Engaging the public and building support for drone delivery is an important next step for the Reno project. The communications teams from Reno and Flirtey are working on a community outreach plan to educate residents on the life-saving capabilities of drone delivery while providing mechanisms to collect community feedback. Public opinion surveys will be conducted early on and then again in 2020 near the end of the program. Education efforts will include a combination of community meetings and workshops, public relations, and electronic media. A website will be available where residents can ask questions and voice their concerns.
“We are interested in learning what the public’s tolerance is for drones in the air,” said Scott Gilles, legislative relations program manager for the city of Reno. “The community outreach and education aspects of IPP attracted us to the program.”
Representatives from the Reno-Sparks Indian Colony on the IPP team will provide insights to help build the framework for drone delivery regulations on tribal lands. The colony’s 1,150 members from the Paiute, Shoshone and Washoe tribes reside on 28 acres in Reno and on 1,920 acres in Hungry Valley.
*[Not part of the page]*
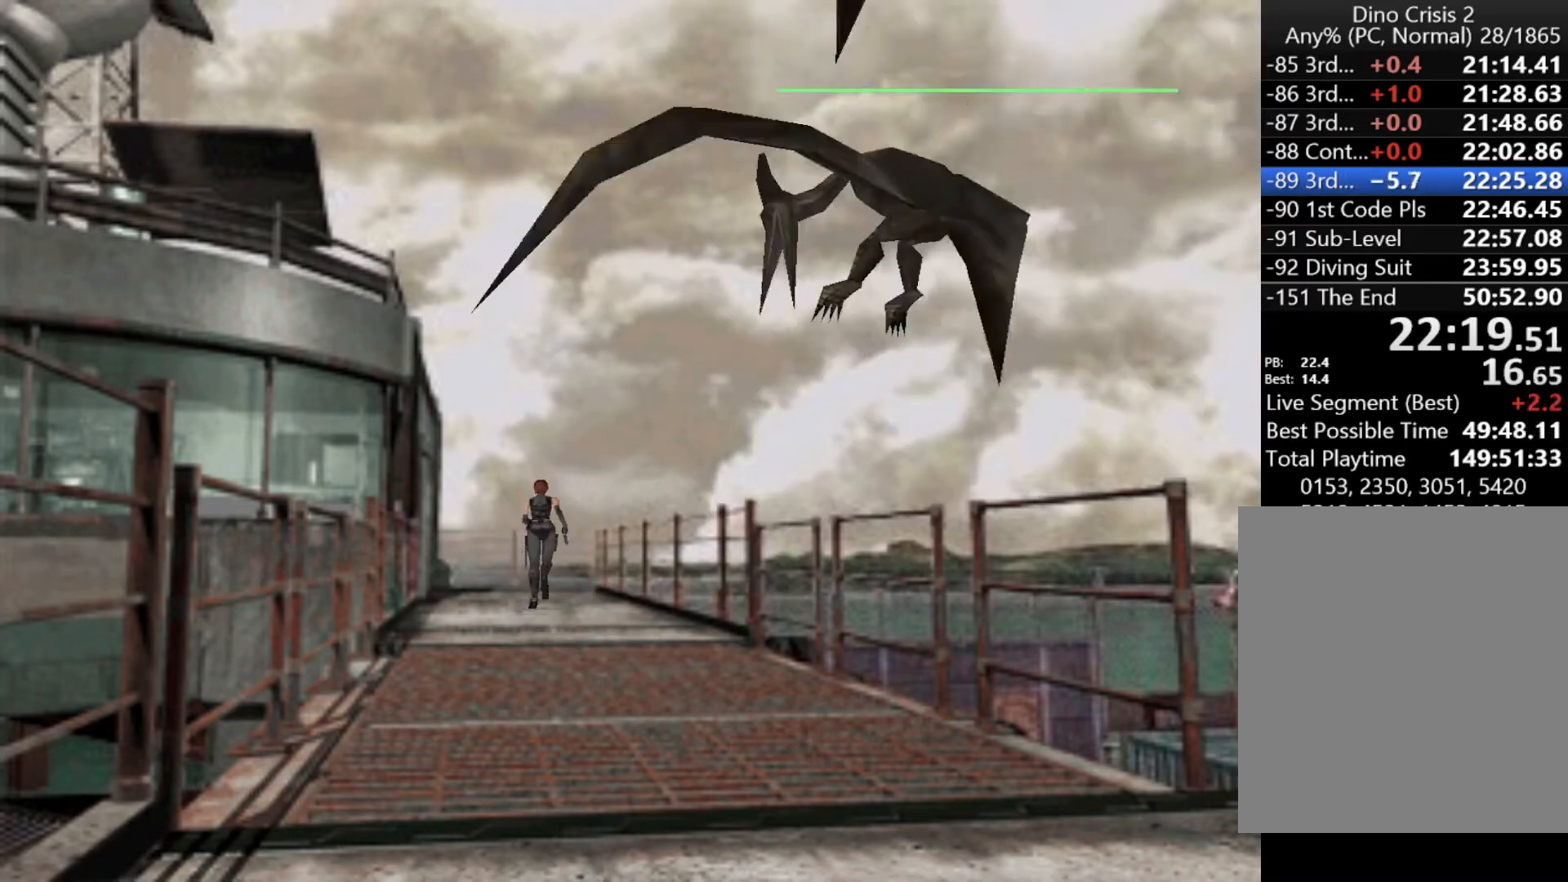
{"keys": ["action", "up"], "events": [[200, "left", "down"], [400, "left", "up"]]}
The group will also work with REMSA and Flirtey to determine how drone delivery of AEDs can be integrated into the colony’s health services.
Drone delivery is gaining grassroots support in Reno, Sweeny said. He cites research completed after the 7-Eleven drone delivery trial conducted by Flirtey as evidence. Of the survey participants, 100 percent said they were extremely satisfied with the delivery experience and 100 percent said they would use Flirtey drone delivery in the future.
A NEW WAY TO WORK
The UAS IPP differs from previous FAA test projects in that the IPPs are being led by state, local and tribal governments working together with commercial enterprises and the FAA. While the IPP teams must still obtain waivers from the FAA, they have the advantage of working with a dedicated program manager who facilitates interaction with the partners.
“IPP is a very promising initiative,” Sweeny said. “In just a few months, Flirtey has achieved a major first for the drone industry. We’re excited at the pace of developments in this program and thrilled to help lead regulatory efforts to grow this new industry.”